### What you will do
Reproduce word for word the part of the Hyper-V text from "The Windows Hypervisor" up to and including "QEMU and VMware.".

### Source extract

Hyper-V plays an important role in the container development experience on Windows 10. Since Windows containers require a tight coupling between its OS version and the host that it runs on, Hyper-V is used to encapsulate containers on Windows 10 in a transparent, lightweight virtual machine. Colloquially, we call these “Hyper-V Isolated Containers”. These containers are run in VMs that have been specifically optimized for speed and efficiency when it comes to host resource usage. Hyper-V Isolated Containers most notably allow developers to develop for multiple Linux distros and Windows at the same time and are managed just like any container developer would expect as they integrate with all the same tooling (e.g. Docker).

The Windows Hypervisor Platform (WHP) adds an extended user-mode API for third-party virtualization stacks and applications to create and manage partitions at the hypervisor level, configure memory mappings for the partition, and create and control execution of virtual processors. The primary value here is that third-party virtualization software (such as VMware) can co-exist with Hyper-V and other Hyper-V based features. Virtualization-Based Security (VBS) is a recent technology that has enabled this co-existence.

WHP provides an API similar to that of Linux’s KVM and macOS’s Hypervisor Framework, and is currently leveraged on projects by QEMU and VMware.

This diagram provides a high-level overview of a third-party architecture.

### Dataset
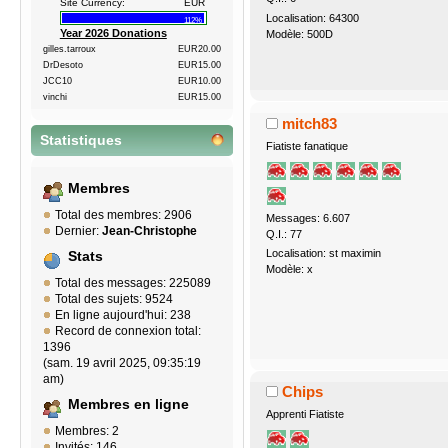
Site Currency:
EUR
Localisation: 64300
112%
Year 2026 Donations
Modèle: 500D
gilles.tarroux
EUR20.00
DrDesoto
EUR15.00
JCC10
EUR10.00
vinchi
EUR15.00
mitch83
Statistiques
Fiatiste fanatique
Membres
Total des membres: 2906
Messages: 6.607
Dernier:
Jean-Christophe
Q.I.: 77
Localisation: st maximin
Stats
Modèle: x
Total des messages: 225089
Total des sujets: 9524
En ligne aujourd'hui: 238
Record de connexion total:
1396
(sam. 19 avril 2025, 09:35:19
am)
Chips
Membres en ligne
Apprenti Fiatiste
Membres: 2
Invités: 146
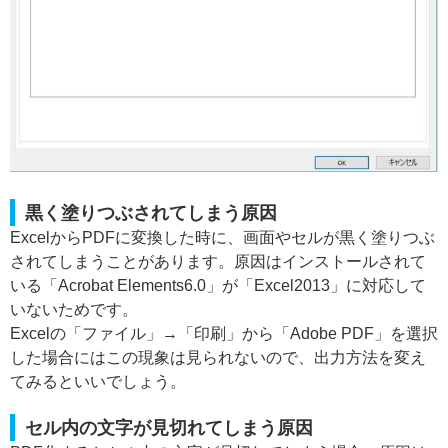
黒く塗りつぶされてしまう原因
ExcelからPDFに変換した時に、画面やセルが黒く塗りつぶ
されてしまうことがあります。原因はインストールされて
いる「Acrobat Elements6.0」が「Excel2013」に対応して
いないためです。
Excelの「ファイル」→「印刷」から「Adobe PDF」を選択
した場合にはこの現象は見られないので、出力方法を変え
てみるといいでしょう。
セル内の文字が見切れてしまう原因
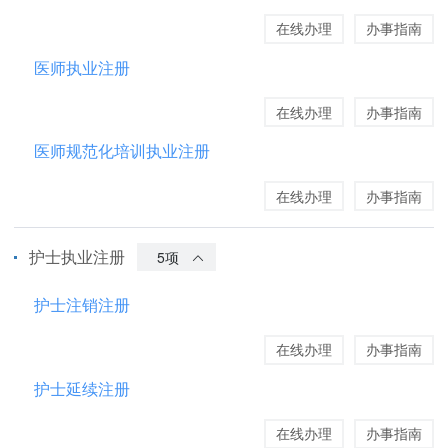
在线办理
办事指南
医师执业注册
在线办理
办事指南
医师规范化培训执业注册
在线办理
办事指南
护士执业注册
5项
护士注销注册
在线办理
办事指南
护士延续注册
在线办理
办事指南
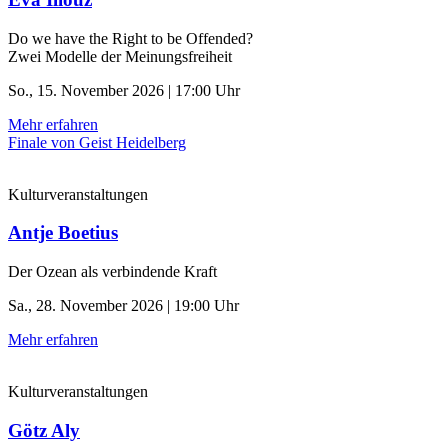
Do we have the Right to be Offended?
Zwei Modelle der Meinungsfreiheit
So., 15. November 2026 | 17:00 Uhr
Mehr erfahren
Finale von Geist Heidelberg
Kulturveranstaltungen
Antje Boetius
Der Ozean als verbindende Kraft
Sa., 28. November 2026 | 19:00 Uhr
Mehr erfahren
Kulturveranstaltungen
Götz Aly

### Final answer
The Windows Hypervisor Platform (WHP) adds an extended user-mode API for third-party virtualization stacks and applications to create and manage partitions at the hypervisor level, configure memory mappings for the partition, and create and control execution of virtual processors. The primary value here is that third-party virtualization software (such as VMware) can co-exist with Hyper-V and other Hyper-V based features. Virtualization-Based Security (VBS) is a recent technology that has enabled this co-existence.

WHP provides an API similar to that of Linux’s KVM and macOS’s Hypervisor Framework, and is currently leveraged on projects by QEMU and VMware.